For each line in the material below that holds "stains", copy that line.
::::::::
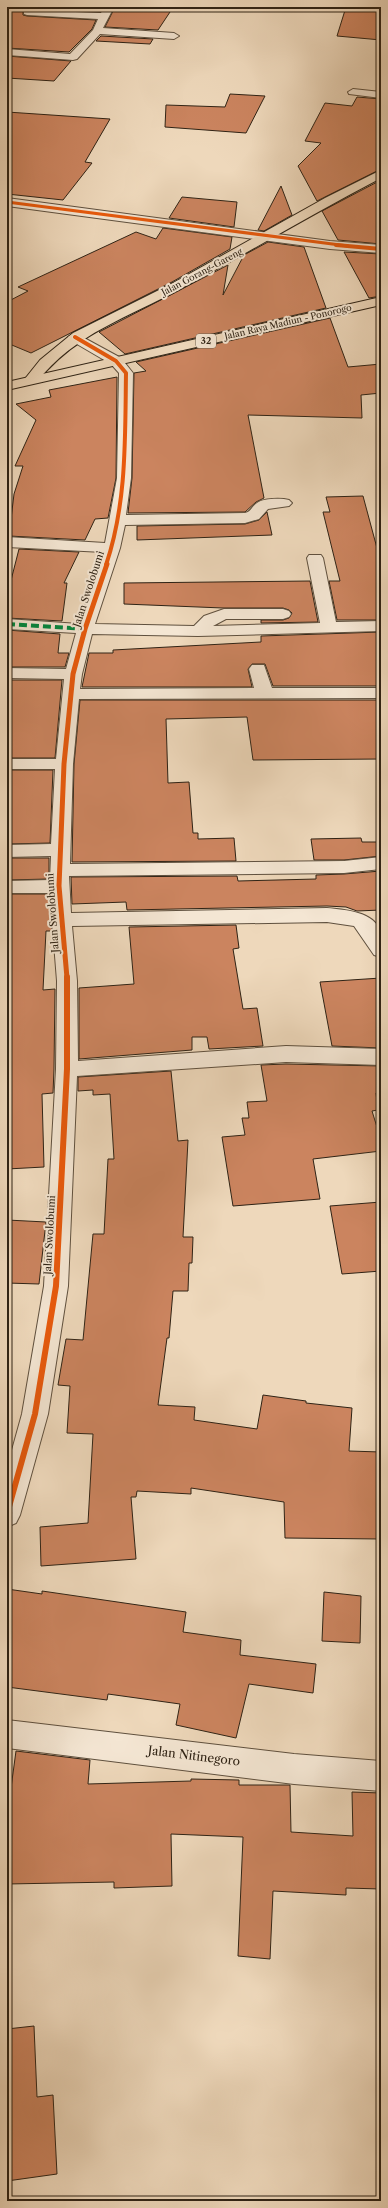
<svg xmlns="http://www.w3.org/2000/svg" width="388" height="2208" viewBox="0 0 388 2208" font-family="'Libre Caslon Text',serif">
<rect width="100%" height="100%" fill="#eed8bb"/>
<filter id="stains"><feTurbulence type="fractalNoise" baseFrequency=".005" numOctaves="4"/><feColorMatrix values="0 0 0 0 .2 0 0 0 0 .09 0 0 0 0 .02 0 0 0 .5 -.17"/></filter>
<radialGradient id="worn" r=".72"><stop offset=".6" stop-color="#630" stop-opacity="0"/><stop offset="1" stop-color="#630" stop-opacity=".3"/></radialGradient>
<path fill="#cb845f" stroke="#2f2315" d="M7,7H102L100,11L23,9V15L27,16L96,20L92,29L69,52L7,48Z
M115,7H147L172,9L158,30L105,27Z
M346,7H381V40L337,36Z
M101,36L153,39L150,44L96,41Z
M7,56L71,61L54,81L7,78Z
M230,94L265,96L246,133L165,127L166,105L225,107Z
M357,97L381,99V169L317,201L298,166L321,143L305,141L325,103L352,106Z
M7,112L110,119L85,162L92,163L63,200L7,194Z
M381,180V244L338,240L322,211Z
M281,186L292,215L264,231L258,230Z
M182,197L237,202L234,227L169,218Z
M163,228L232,237L230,249L172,282L31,353L7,343V302L28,291L18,287L136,232L156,239Z
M268,242L304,247L326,308L125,354L99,332L228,265L223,295L244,255Z
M344,252L381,254V296L369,298Z
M330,318L348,367L381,364V393L361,395L362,418L248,415L264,498L256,502L245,512L128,513L132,478L134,373L146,371L136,362Z
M117,377L116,478L108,518L95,519L85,540L9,536L14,494L23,466H15L36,420L16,404L51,397L49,390Z
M363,496L381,563V620H337L329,581H340L323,512H330L326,497Z
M267,512L272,535L137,540V526L245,524L259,520Z
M19,549L79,552L64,583H67L62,621L7,618V596Z
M310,581L318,622L261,623V620H283L289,618L292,613L289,610L283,608H223L124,604V583Z
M7,630L60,634L58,653H69L65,667H7Z
M381,632V686H273L265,664H252L248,669L252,687H82L89,653H113V650L261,642V636Z
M7,680H62L55,758H7Z
M80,700H381V759L253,760L247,717L166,719L168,783L189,782L193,833H198V839L234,838L236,861L72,862L74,764Z
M7,770H53L50,843L7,844Z
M361,838L362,842H381V856L344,860H314L311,839Z
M7,858H49V879L7,880Z
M381,871V910L357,911L346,907L327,906L127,910L126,902L72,904L71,877L237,876L238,881L316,879V875L344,874Z
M7,894H49L52,931H46L43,990L55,989L54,1069L53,1093L42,1094L44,1167L7,1169Z
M236,925L239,948L233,949L243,1009L257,1008L263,1046L209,1049L207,1037H192V1050L79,1059V988L134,984L129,927Z
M381,978V1048L332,1046L320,982Z
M286,1064L381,1066V1093H376L378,1110L372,1111L381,1140V1151L313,1159L320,1199L233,1206L222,1137L245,1135L242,1118H249L247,1102L267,1101L261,1065Z
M171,1071L178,1141L188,1140L183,1237H193L192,1263H189L188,1291H173L169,1338H167L158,1405L195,1407L194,1420L257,1429L263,1395L306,1401V1403L352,1408L349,1451L381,1452V1539L285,1538L284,1502L191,1488V1494L137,1491L136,1497H131L136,1559L41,1566L40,1527L88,1523L93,1434L67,1433L70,1386L58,1385L66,1339L83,1340L93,1234H104L108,1159H114L110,1094L93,1095V1090L78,1091V1077Z
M381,1202V1271L342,1274L330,1206Z
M7,1220L46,1222L39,1284L7,1283Z
M7,1589L42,1594V1591L186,1612L183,1632L241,1640L240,1655L316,1664L313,1693L249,1684L236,1738L176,1725L180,1704L108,1694L107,1700L7,1687Z
M324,1592L361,1596L360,1643L322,1641Z
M16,1751L90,1760L88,1784L191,1781V1779L239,1780V1785H290L291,1832L353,1836L352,1792L381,1793V1889L346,1888V1895L273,1891L270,1959L238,1956L243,1837L171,1834L172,1886L114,1888V1882L7,1884V1788H11Z
M34,2026L37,2097L53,2095L57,2174L7,2181V2029Z"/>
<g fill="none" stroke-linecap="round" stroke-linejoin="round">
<g stroke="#5f503e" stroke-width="2">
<path id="minor" d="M104,7H114L103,28L174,33L179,36L174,39L100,34L77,59L73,60L7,55V49L70,54L93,30L98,19L27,15L24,14V10L101,13Z
M353,89L381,92V98L349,94L348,92Z
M7,198L330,241L381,245V253L330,249L7,206Z
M75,333L121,358L133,373L131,478L126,515L245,513C251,512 252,506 257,503C263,498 282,498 289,500L292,503L289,506L268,509L259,519L245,523L125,525L120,548L95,624L194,626L204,616L224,609H283L289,611L291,614L289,617L283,619H226L213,626L320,623L307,558L309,555H321L323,558L336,622L381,621V631L198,636L92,634L82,674L80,689L254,688L249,669L252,665H264L272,688H381V698L79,699L73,764L70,864L344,861L381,857V869L344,873L69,876L71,913L327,908C345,910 376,911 381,934C382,941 381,950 381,957L374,955L354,926L327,922L72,926L77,981L78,1061L286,1046L381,1049V1065L286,1062L77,1076L68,1286L48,1414L20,1515L16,1523L7,1527V1468L22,1414L44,1286L56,1069L57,981L50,893H7V881L50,880L51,856L7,857V845L51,844L55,769H7V759H56L64,679L7,678V668L66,669L76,633L7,629V619L79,624L103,552L7,547V537L105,543L117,478L119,373L111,364L70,340L68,337Z
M7,1720L294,1754L381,1761V1791L294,1784L7,1748Z"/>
</g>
<g stroke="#2f2315" stroke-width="2">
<path id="major" d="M381,170V178C314,213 249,252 182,288C128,318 76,332 36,383H26L24,380L40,360L73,333L173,283L325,198Z"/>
</g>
<g stroke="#2f2315" stroke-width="2">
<path id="highway" d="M381,297V305L7,390V382Z"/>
</g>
<use href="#minor" fill="#f4e6d3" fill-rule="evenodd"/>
<use href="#major" fill="#eed8bb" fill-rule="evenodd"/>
<use href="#highway" fill="#eed8bb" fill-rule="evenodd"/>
<path stroke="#00873e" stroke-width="4" stroke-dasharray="8 4" stroke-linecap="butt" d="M7,624L85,629"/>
<g stroke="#f4e6d3" stroke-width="4">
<path id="cycleway-far4" d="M7,202L348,246"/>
</g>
<g stroke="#f4e6d3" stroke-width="5.5">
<path id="cycleway-far3" d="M336,245L381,249
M75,337L116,361L126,373C125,438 127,503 106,565"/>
</g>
<g stroke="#f4e6d3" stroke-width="7">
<path id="cycleway-far2" d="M67,978L59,886L64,764L73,674L85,629L107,564"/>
</g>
<g stroke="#f4e6d3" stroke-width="9">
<path id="cycleway-far1" d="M7,1514L35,1414L56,1286L67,1069V977"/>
</g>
<g stroke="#f4e6d3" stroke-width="11">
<path id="cycleway" d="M7,1515L8,1513"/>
</g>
<use href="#cycleway-far4" stroke="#e8590c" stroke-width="3"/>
<use href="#cycleway-far3" stroke="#e8590c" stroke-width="4"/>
<use href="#cycleway-far2" stroke="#e8590c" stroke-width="5"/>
<use href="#cycleway-far1" stroke="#e8590c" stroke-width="6"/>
<use href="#cycleway" stroke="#e8590c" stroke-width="8"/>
</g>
<g text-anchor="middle" stroke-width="4" stroke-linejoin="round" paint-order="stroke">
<g font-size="9" fill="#2f2315" stroke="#f4e6d3">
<text transform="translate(202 272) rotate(-28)" y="3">Jalan Gorang-Gareng</text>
<text transform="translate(288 322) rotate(-13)" y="3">Jalan Raya Madiun - Ponorogo</text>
</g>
<rect fill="#f4e6d3" stroke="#6a5e4e" stroke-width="1" x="196" y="334" width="20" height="14" rx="3"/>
<g font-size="9" font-weight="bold" fill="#2f2315">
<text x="206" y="344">32</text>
</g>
<g font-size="10" fill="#2f2315" stroke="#f4e6d3">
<text transform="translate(88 589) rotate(-72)" y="4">Jalan Swolobumi</text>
<text transform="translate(52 913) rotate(-94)" y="4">Jalan Swolobumi</text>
<text transform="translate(49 1235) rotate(-87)" y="4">Jalan Swolobumi</text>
</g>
<g font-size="12" fill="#2f2315" stroke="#f4e6d3">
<text transform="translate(194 1756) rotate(7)" y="4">Jalan Nitinegoro</text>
</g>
</g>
<rect width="388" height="2208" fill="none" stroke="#eed8bb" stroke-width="24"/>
<rect x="8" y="8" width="372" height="2192" fill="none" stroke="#2f2315" stroke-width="2"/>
<rect x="12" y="12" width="364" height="2184" fill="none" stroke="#2f2315"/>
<rect width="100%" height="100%" filter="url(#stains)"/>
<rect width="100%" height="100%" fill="url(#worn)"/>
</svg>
::::::::
== Task solution ==
<filter id="stains"><feTurbulence type="fractalNoise" baseFrequency=".005" numOctaves="4"/><feColorMatrix values="0 0 0 0 .2 0 0 0 0 .09 0 0 0 0 .02 0 0 0 .5 -.17"/></filter>
<rect width="100%" height="100%" filter="url(#stains)"/>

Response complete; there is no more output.